[Data in this exercise — start]

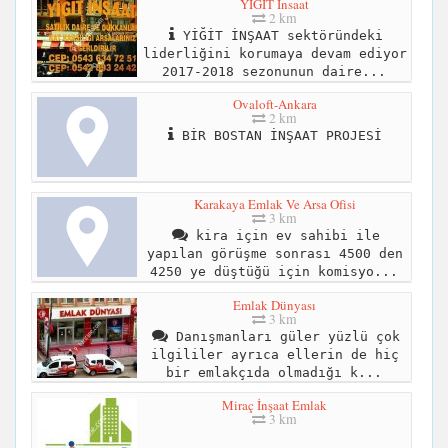
YİĞİT Insaat
2 km
YİĞİT İNŞAAT sektöründeki
liderliğini korumaya devam ediyor
2017-2018 sezonunun daire...
Ovaloft-Ankara
2 km
BİR BOSTAN İNŞAAT PROJESİ
Karakaya Emlak Ve Arsa Ofisi
3 km
kira için ev sahibi ile
yapılan görüşme sonrası 4500 den
4250 ye düştüğü için komisyo...
Emlak Dünyası
3 km
Danışmanları güler yüzlü çok
ilgililer ayrıca ellerin de hiç
bir emlakçıda olmadığı k...
Miraç İnşaat Emlak
3 km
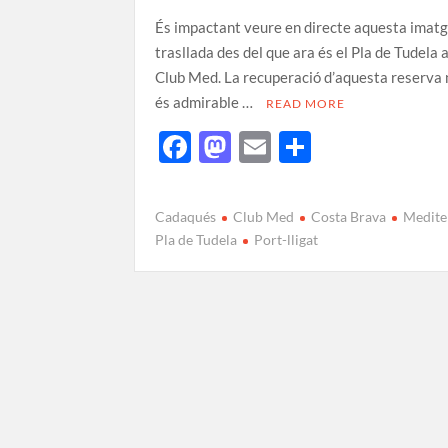
És impactant veure en directe aquesta imatg
trasllada des del que ara és el Pla de Tudela a
Club Med. La recuperació d’aquesta reserva 
és admirable …
READ MORE
F
M
E
C
ac
as
m
o
e
to
ail
m
Cadaqués
Club Med
Costa Brava
Medite
b
d
p
Pla de Tudela
Port-lligat
o
o
ar
o
n
te
k
ix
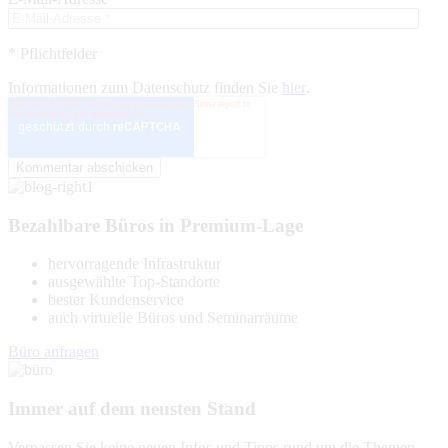
* Pflichtfelder
Informationen zum Datenschutz finden Sie
hier
.
Bezahlbare Büros in Premium-Lage
hervorragende Infrastruktur
ausgewählte Top-Standorte
bester Kundenservice
auch virtuelle Büros und Seminarräume
Büro anfragen
Immer auf dem neusten Stand
Verpassen Sie keine neuen Infos und Tipps rund um die Themen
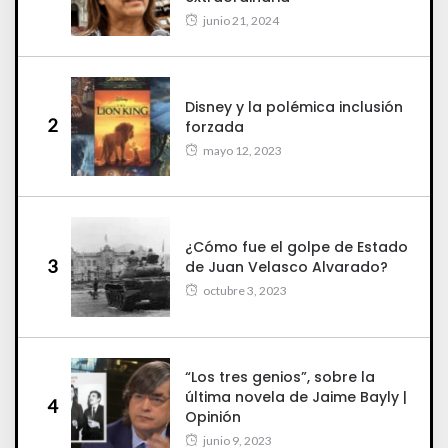
junio 21, 2024
Disney y la polémica inclusión
2
forzada
mayo 12, 2023
¿Cómo fue el golpe de Estado
3
de Juan Velasco Alvarado?
octubre 3, 2023
“Los tres genios”, sobre la
última novela de Jaime Bayly |
4
Opinión
junio 9, 2023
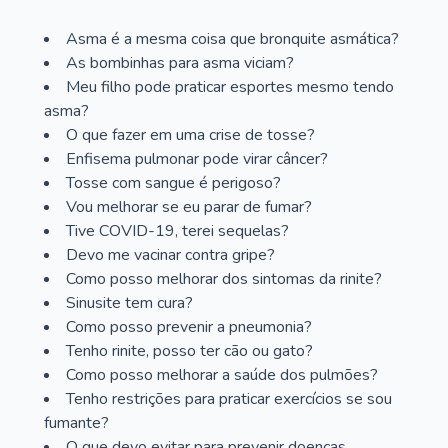
Asma é a mesma coisa que bronquite asmática?
As bombinhas para asma viciam?
Meu filho pode praticar esportes mesmo tendo
asma?
O que fazer em uma crise de tosse?
Enfisema pulmonar pode virar câncer?
Tosse com sangue é perigoso?
Vou melhorar se eu parar de fumar?
Tive COVID-19, terei sequelas?
Devo me vacinar contra gripe?
Como posso melhorar dos sintomas da rinite?
Sinusite tem cura?
Como posso prevenir a pneumonia?
Tenho rinite, posso ter cão ou gato?
Como posso melhorar a saúde dos pulmões?
Tenho restrições para praticar exercícios se sou
fumante?
O que devo evitar para prevenir doenças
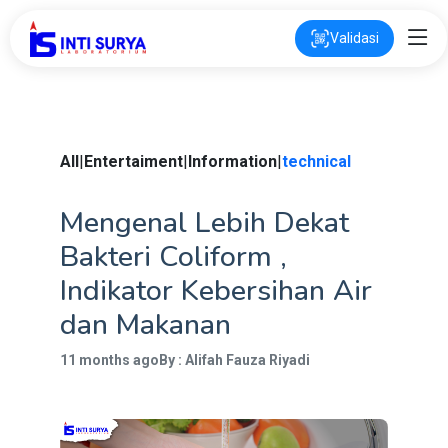
Validasi
All
|
Entertaiment
|
Information
|
technical
Mengenal Lebih Dekat
Bakteri Coliform ,
Indikator Kebersihan Air
dan Makanan
11 months ago
By : Alifah Fauza Riyadi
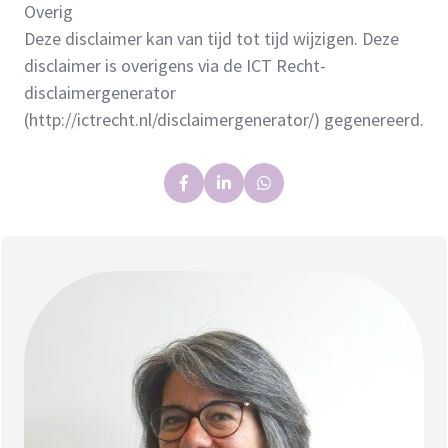
Overig
Deze disclaimer kan van tijd tot tijd wijzigen. Deze
disclaimer is overigens via de ICT Recht-
disclaimergenerator
(http://ictrecht.nl/disclaimergenerator/) gegenereerd.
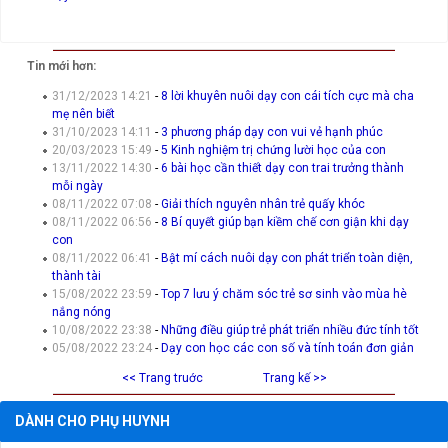
Tin mới hơn:
31/12/2023 14:21
-
8 lời khuyên nuôi dạy con cái tích cực mà cha
mẹ nên biết
31/10/2023 14:11
-
3 phương pháp dạy con vui vẻ hạnh phúc
20/03/2023 15:49
-
5 Kinh nghiệm trị chứng lười học của con
13/11/2022 14:30
-
6 bài học cần thiết dạy con trai trưởng thành
mỗi ngày
08/11/2022 07:08
-
Giải thích nguyên nhân trẻ quấy khóc
08/11/2022 06:56
-
8 Bí quyết giúp bạn kiềm chế cơn giận khi dạy
con
08/11/2022 06:41
-
Bật mí cách nuôi dạy con phát triển toàn diện,
thành tài
15/08/2022 23:59
-
Top 7 lưu ý chăm sóc trẻ sơ sinh vào mùa hè
nắng nóng
10/08/2022 23:38
-
Những điều giúp trẻ phát triển nhiều đức tính tốt
05/08/2022 23:24
-
Dạy con học các con số và tính toán đơn giản
<< Trang truớc
Trang kế >>
DÀNH CHO PHỤ HUYNH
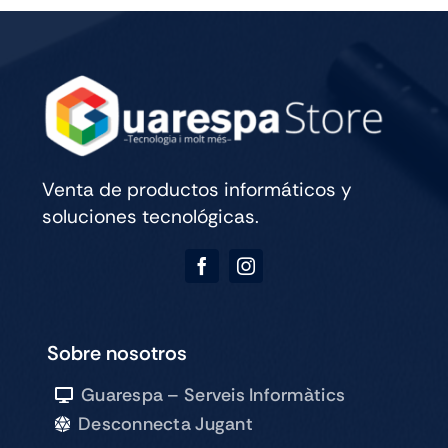
Reyes
-
25/7
21h
cantidad
Venta de productos informáticos y
soluciones tecnológicas.
Sobre nosotros
Guarespa – Serveis Informàtics
Desconnecta Jugant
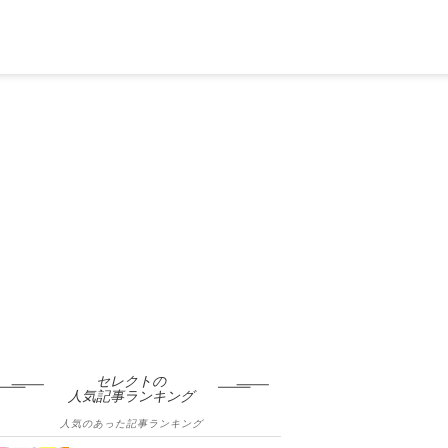
セレクトの
人気記事ランキング
人気のあった記事ランキング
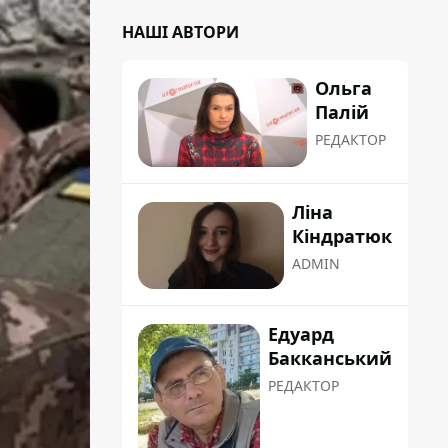
НАШІ АВТОРИ
Ольга
Палій
РЕДАКТОР
Ліна
Кіндратюк
ADMIN
Едуард
Бакканський
РЕДАКТОР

[Data in this exercise — finish]

• _What this task involves_:
Reproduce nothing but the lines that run from the line containing "Bật mí cách" through the last line of the records, inclusive. Omit the pictures.

• _Result_:
Bật mí cách nuôi dạy con phát triển toàn diện,
thành tài
15/08/2022 23:59
-
Top 7 lưu ý chăm sóc trẻ sơ sinh vào mùa hè
nắng nóng
10/08/2022 23:38
-
Những điều giúp trẻ phát triển nhiều đức tính tốt
05/08/2022 23:24
-
Dạy con học các con số và tính toán đơn giản
<< Trang truớc
Trang kế >>
DÀNH CHO PHỤ HUYNH
Reyes
-
25/7
21h
cantidad
Venta de productos informáticos y
soluciones tecnológicas.
Sobre nosotros
Guarespa – Serveis Informàtics
Desconnecta Jugant
セレクトの
人気記事ランキング
人気のあった記事ランキング
НАШІ АВТОРИ
Ольга
Палій
РЕДАКТОР
Ліна
Кіндратюк
ADMIN
Едуард
Бакканський
РЕДАКТОР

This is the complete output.